++++ Records

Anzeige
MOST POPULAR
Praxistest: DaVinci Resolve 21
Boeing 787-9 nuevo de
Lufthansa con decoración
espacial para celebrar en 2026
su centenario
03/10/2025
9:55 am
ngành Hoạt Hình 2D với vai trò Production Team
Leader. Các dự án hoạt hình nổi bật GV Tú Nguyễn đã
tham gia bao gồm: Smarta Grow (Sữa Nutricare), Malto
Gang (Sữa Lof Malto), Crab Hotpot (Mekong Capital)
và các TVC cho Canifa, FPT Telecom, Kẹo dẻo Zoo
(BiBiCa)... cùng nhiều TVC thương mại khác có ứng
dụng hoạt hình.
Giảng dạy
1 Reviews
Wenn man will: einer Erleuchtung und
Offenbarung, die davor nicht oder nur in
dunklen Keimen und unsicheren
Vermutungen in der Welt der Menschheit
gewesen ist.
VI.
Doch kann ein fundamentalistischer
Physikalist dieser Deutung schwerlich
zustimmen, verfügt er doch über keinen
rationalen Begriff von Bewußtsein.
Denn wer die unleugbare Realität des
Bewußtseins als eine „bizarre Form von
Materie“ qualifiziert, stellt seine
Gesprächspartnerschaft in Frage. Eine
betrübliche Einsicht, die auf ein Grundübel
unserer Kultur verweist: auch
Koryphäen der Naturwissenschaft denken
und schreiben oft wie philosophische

++++++++

Your reply should be nothing but the lines from the one containing "Physikalist dieser Deutung schwerlich" through the last line above, copied exactly; please include both ends.

● Response box:
Physikalist dieser Deutung schwerlich
zustimmen, verfügt er doch über keinen
rationalen Begriff von Bewußtsein.
Denn wer die unleugbare Realität des
Bewußtseins als eine „bizarre Form von
Materie“ qualifiziert, stellt seine
Gesprächspartnerschaft in Frage. Eine
betrübliche Einsicht, die auf ein Grundübel
unserer Kultur verweist: auch
Koryphäen der Naturwissenschaft denken
und schreiben oft wie philosophische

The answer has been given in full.